Kita generasi yang buta (khusus Bali)



Entah karena apa tidak semua warisan para pendahulu kita dapat kita pelihara dengan baik, jangankan dilestarikan. Misalnya tanah kita semua doyan amat dengan uang dari hasil jualan kacang, kacang “tanah”. Setelah punya uang kitapun jadi senang dan loyar/boros karena hura-hura itu hobi kita. Itu tentang tanah, kalau saja ada yang mau membeli sanggah tentu kitapun akan menjual sanggah/merajan kita untuk foya-foya. Ada juga warisan para pendahulu kita ( leluhur orang Bali) berupa suatu budaya yakni kesusastraan Bali.

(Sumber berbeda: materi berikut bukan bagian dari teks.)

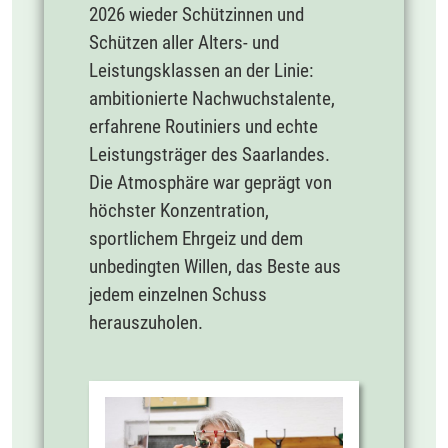
2026 wieder Schützinnen und
Schützen aller Alters- und
Leistungsklassen an der Linie:
ambitionierte Nachwuchstalente,
erfahrene Routiniers und echte
Leistungsträger des Saarlandes.
Die Atmosphäre war geprägt von
höchster Konzentration,
sportlichem Ehrgeiz und dem
unbedingten Willen, das Beste aus
jedem einzelnen Schuss
herauszuholen.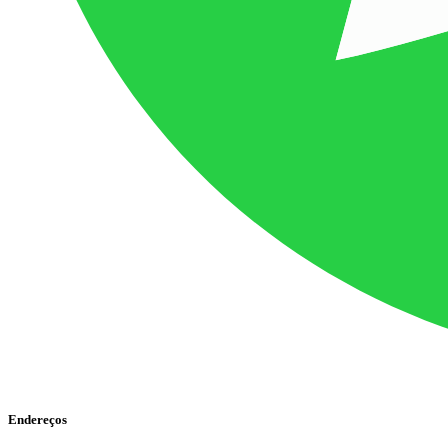
Endereços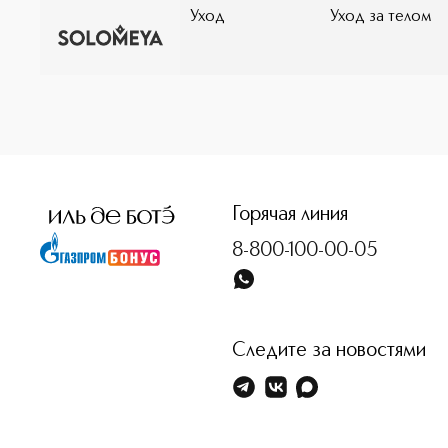
Уход
Уход за телом
<p class="MsoNormal"><span style="font-size: 12.0pt; line
Горячая линия
8-800-100-00-05
Следите за новостями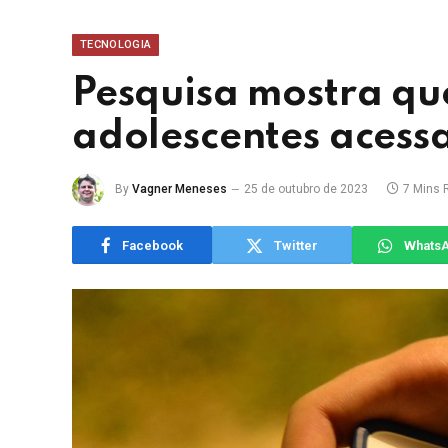
TECNOLOGIA
Pesquisa mostra qu
adolescentes acess
By
Vagner Meneses
25 de outubro de 2023
7 Mins 
Facebook
Twitter
Whats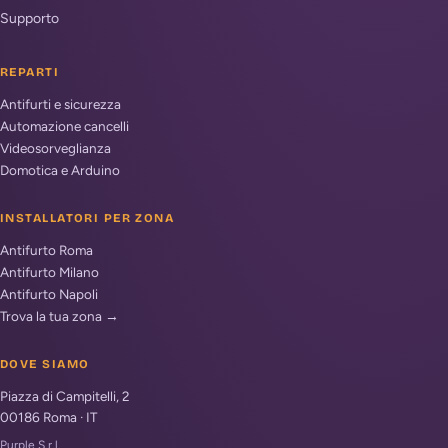
Supporto
REPARTI
Antifurti e sicurezza
Automazione cancelli
Videosorveglianza
Domotica e Arduino
INSTALLATORI PER ZONA
Antifurto Roma
Antifurto Milano
Antifurto Napoli
Trova la tua zona →
DOVE SIAMO
Piazza di Campitelli, 2
00186
Roma
·
IT
Purple S.r.l.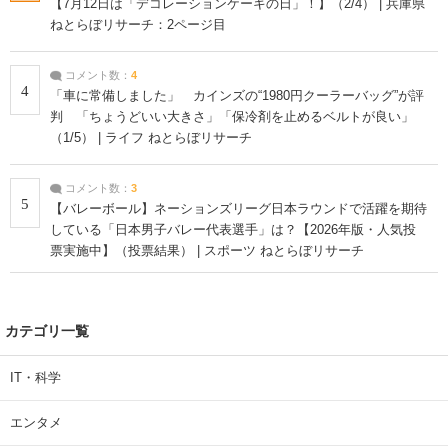
【7月12日は「デコレーションケーキの日」！】（2/4） | 兵庫県
ねとらぼリサーチ：2ページ目
コメント数：
4
4
「車に常備しました」 カインズの“1980円クーラーバッグ”が評
判 「ちょうどいい大きさ」「保冷剤を止めるベルトが良い」
（1/5） | ライフ ねとらぼリサーチ
コメント数：
3
5
【バレーボール】ネーションズリーグ日本ラウンドで活躍を期待
している「日本男子バレー代表選手」は？【2026年版・人気投
票実施中】（投票結果） | スポーツ ねとらぼリサーチ
カテゴリ一覧
IT・科学
エンタメ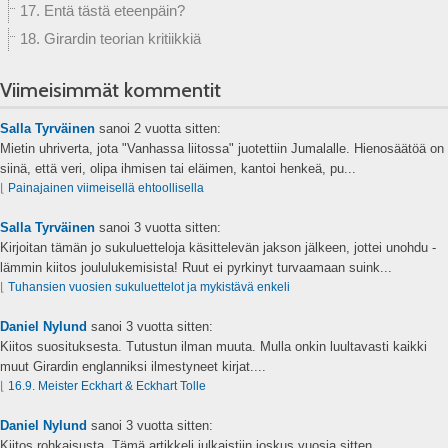
17. Entä tästä eteenpäin?
18. Girardin teorian kritiikkiä
Viimeisimmät kommentit
Salla Tyrväinen
sanoi
2 vuotta sitten:
Mietin uhriverta, jota "Vanhassa liitossa" juotettiin Jumalalle. Hienosäätöä on
siinä, että veri, olipa ihmisen tai eläimen, kantoi henkeä, pu...
⌊
Painajainen viimeisellä ehtoollisella
Salla Tyrväinen
sanoi
3 vuotta sitten:
Kirjoitan tämän jo sukuluetteloja käsittelevän jakson jälkeen, jottei unohdu -
lämmin kiitos joululukemisista! Ruut ei pyrkinyt turvaamaan suink...
⌊
Tuhansien vuosien sukuluettelot ja mykistävä enkeli
Daniel Nylund
sanoi
3 vuotta sitten:
Kiitos suosituksesta. Tutustun ilman muuta. Mulla onkin luultavasti kaikki
muut Girardin englanniksi ilmestyneet kirjat....
⌊
16.9. Meister Eckhart & Eckhart Tolle
Daniel Nylund
sanoi
3 vuotta sitten:
Kiitos rohkaisusta. Tämä artikkeli julkaistiin joskus vuosia sitten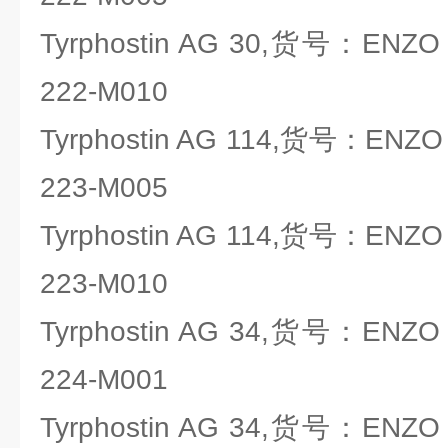
Tyrphostin AG 30,货号：ENZO li
222-M010
Tyrphostin AG 114,货号：ENZO li
223-M005
Tyrphostin AG 114,货号：ENZO li
223-M010
Tyrphostin AG 34,货号：ENZO li
224-M001
Tyrphostin AG 34,货号：ENZO li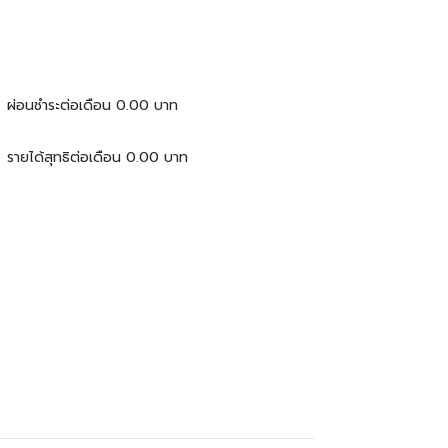
ผ่อนชำระต่อเดือน
0.00
บาท
รายได้สุทธิต่อเดือน
0.00
บาท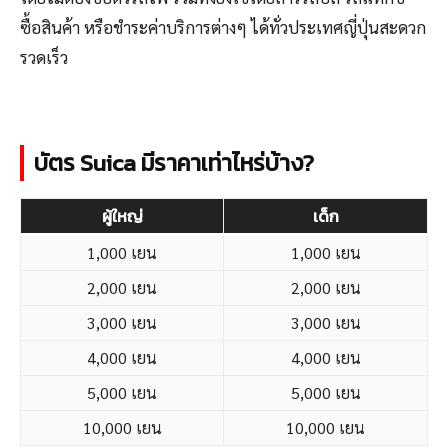
ซื้อสินค้า หรือชำระค่าบริการต่างๆ ได้ทั่วประเทศญี่ปุ่นสะดวก
รวดเร็ว
บัตร Suica มีราคาเท่าไหร่บ้าง?
ผู้ใหญ่
เด็ก
1,000 เยน
1,000 เยน
2,000 เยน
2,000 เยน
3,000 เยน
3,000 เยน
4,000 เยน
4,000 เยน
5,000 เยน
5,000 เยน
10,000 เยน
10,000 เยน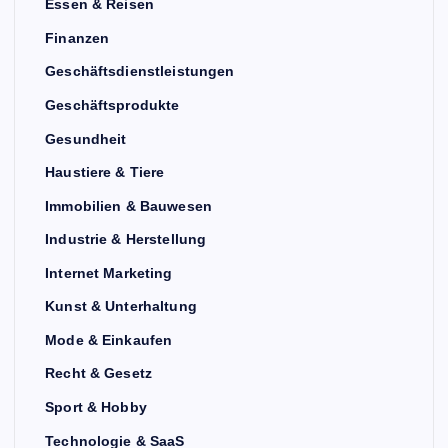
Essen & Reisen
Finanzen
Geschäftsdienstleistungen
Geschäftsprodukte
Gesundheit
Haustiere & Tiere
Immobilien & Bauwesen
Industrie & Herstellung
Internet Marketing
Kunst & Unterhaltung
Mode & Einkaufen
Recht & Gesetz
Sport & Hobby
Technologie & SaaS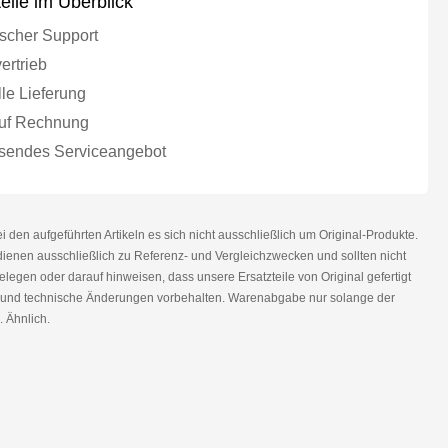
teile im Überblick
scher Support
ertrieb
le Lieferung
uf Rechnung
endes Serviceangebot
den aufgeführten Artikeln es sich nicht ausschließlich um Original-Produkte.
nen ausschließlich zu Referenz- und Vergleichzwecken und sollten nicht
legen oder darauf hinweisen, dass unsere Ersatzteile von Original gefertigt
r und technische Änderungen vorbehalten. Warenabgabe nur solange der
. Ähnlich.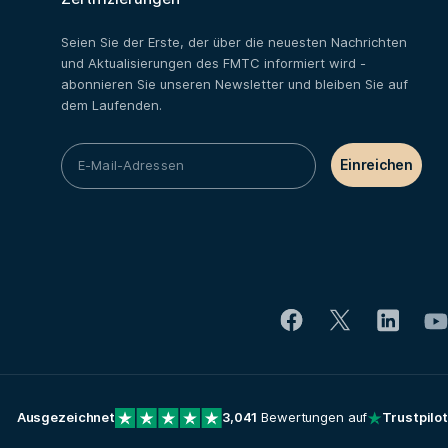
Seien Sie der Erste, der über die neuesten Nachrichten
und Aktualisierungen des FMTC informiert wird -
abonnieren Sie unseren Newsletter und bleiben Sie auf
dem Laufenden.
Ausgezeichnet
3,041
Bewertungen auf
Trustpilot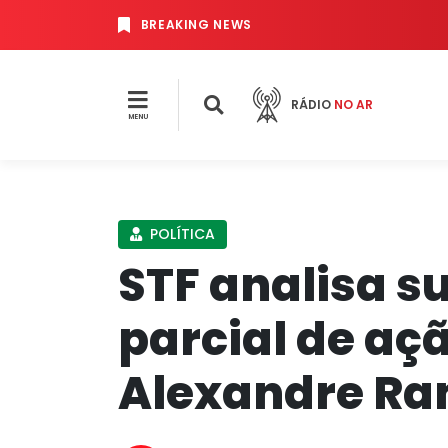
BREAKING NEWS
RÁDIO
NO AR
MENU
POLÍTICA
STF analisa 
parcial de aç
Alexandre R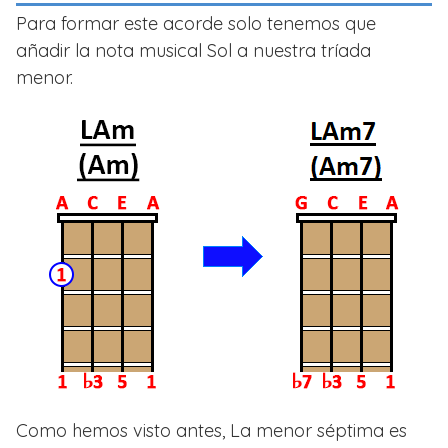
Para formar este acorde solo tenemos que
añadir la nota musical Sol a nuestra tríada
menor.
Como hemos visto antes, La menor séptima es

Keberadan kesustraan Bli kayaknya sudah tidak mendpatkan tempat lagi di hati para generasi muda, dengan bukti meredup dan hampir hampir saja punah, namun belum sirna. Untuk dapat kembali bangkit, jaya, and eksis kayak keemasan leluhur kita kemarin dulu serasa sulit, bagai mau mengeringkan  danau Beratannya Bali. Karena fakta yang tiada terpungkiri telah bicara,  tidak banyak para generasi muda Bali yang tertarik akan bahasa Bali (ini pokok problemanya), untuk sekedar tahu saja jarang apalagi mempelajari, menekuni, dan mengembangkan.  Serasa asa telah pupus, memang demikianlah adanya. Tinggal menungga waktu, waktu lenyapnya si kesusastraan Bali, sungguh sayang !! Yang lebih ektrim, di tahun awal 2013 pemerintah mengeluarkan sebuah kurikulum yang menghapus bahasa daerah (Bali) dari pembelajaran.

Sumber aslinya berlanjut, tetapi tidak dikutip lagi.